Saisir la queue de l’oiseau à droite ( parer, tirer, presser, pousser)
Saisir la queue de l’oiseau à gauche (Pong, Lu, Chi, Na)
Simple fouet
Mouvoir les mains comme des nuages
Simple fouet
Flatter l’encolure du cheval
Donner un coup de talon droit
Frapper les oreilles de l’adversaire
Se retourner et donner un coup de talon gauche
Le serpent qui rampe à droite et le coq d’or sur la jambe droite
La fille de Jade tisse et lance la navette (2 fois)
L’aiguille au fond de la mer
Les mains en éventail
Se retourner et frapper du poing
Ramener et pousser
Croiser les mains
Fermeture.
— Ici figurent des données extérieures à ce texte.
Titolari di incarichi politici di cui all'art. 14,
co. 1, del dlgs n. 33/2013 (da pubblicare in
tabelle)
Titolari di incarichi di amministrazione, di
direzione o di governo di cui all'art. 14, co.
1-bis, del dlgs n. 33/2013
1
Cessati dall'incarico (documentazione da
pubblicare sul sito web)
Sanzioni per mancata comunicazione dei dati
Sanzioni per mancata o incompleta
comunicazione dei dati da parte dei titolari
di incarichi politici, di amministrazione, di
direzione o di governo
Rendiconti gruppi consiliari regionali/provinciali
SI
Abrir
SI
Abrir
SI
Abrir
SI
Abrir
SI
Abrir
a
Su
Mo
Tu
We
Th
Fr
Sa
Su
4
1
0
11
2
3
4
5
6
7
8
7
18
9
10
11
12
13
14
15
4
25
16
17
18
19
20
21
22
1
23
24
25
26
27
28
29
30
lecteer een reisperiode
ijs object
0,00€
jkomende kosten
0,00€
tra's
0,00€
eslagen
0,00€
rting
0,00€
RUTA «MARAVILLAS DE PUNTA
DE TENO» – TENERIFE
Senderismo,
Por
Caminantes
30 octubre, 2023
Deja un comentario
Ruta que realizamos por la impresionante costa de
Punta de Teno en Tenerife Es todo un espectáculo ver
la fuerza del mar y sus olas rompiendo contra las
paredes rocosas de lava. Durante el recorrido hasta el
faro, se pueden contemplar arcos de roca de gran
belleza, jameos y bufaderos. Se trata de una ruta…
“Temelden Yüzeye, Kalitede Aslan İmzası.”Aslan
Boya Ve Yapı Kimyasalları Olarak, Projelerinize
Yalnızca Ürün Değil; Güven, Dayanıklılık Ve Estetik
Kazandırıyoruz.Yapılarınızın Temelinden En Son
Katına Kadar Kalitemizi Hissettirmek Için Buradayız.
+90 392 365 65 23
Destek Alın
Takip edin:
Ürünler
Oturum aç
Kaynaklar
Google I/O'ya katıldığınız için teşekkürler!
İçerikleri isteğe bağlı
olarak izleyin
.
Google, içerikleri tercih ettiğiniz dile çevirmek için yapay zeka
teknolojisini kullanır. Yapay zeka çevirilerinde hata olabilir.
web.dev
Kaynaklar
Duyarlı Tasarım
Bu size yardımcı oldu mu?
Dans ta gueule, la fée ! (Il faut faire tout ça très vite) : j’ai changé de musique, et c'est Chico Buarque qui est arrivé (porque eu sou diferente, pardonnez- moi mon Père, de tous mes pêchés, mais cette fois, je ne joues plus.)
Dans ton cul.
Elle la pris en pleine face, mon pied.
Elle a été décapitée, la fée et c'est moi, cette fois-ci, qui ai bien rigolé.
Non mais des fois.
Opération "Résilience", qu'il a dit Le Président.
Au garde à vous, moi, j'obéis.
Jakadi a dit "Résilie" ? Je m'en vais résilier, tu vas voir : tu ne vas pas en revenir (enfin j'ose espérer...)
J'ai ressenti alors, tout au creux de moi, une si douce présence... Bien plus grand qu'un amour qui pourrait se briser : une pure amitié. Un genre de celle qui aurait pu m'inspirer ce que "Revolta" veut dire.
Qui caressait ma joue.
Qui appuyait sa main entre mes omoplates. Qui serrait mes épaules et qui m'a rassurée.
C'était moi.
Un Moi, à tous les âges.
Un Moi, sur qui je pouvais, assurément, compter.
Un Moi qui jamais, ne me laisserai tomber.
Un Moi qui, de tout temps, avait été de toutes les joies, et de toutes les galères, de toutes les larmes et de tous les fous-rire. Ce Moi qui, une fois encore, serai de la traversée et qui me promettais, cette fois, que nous allions fuguer.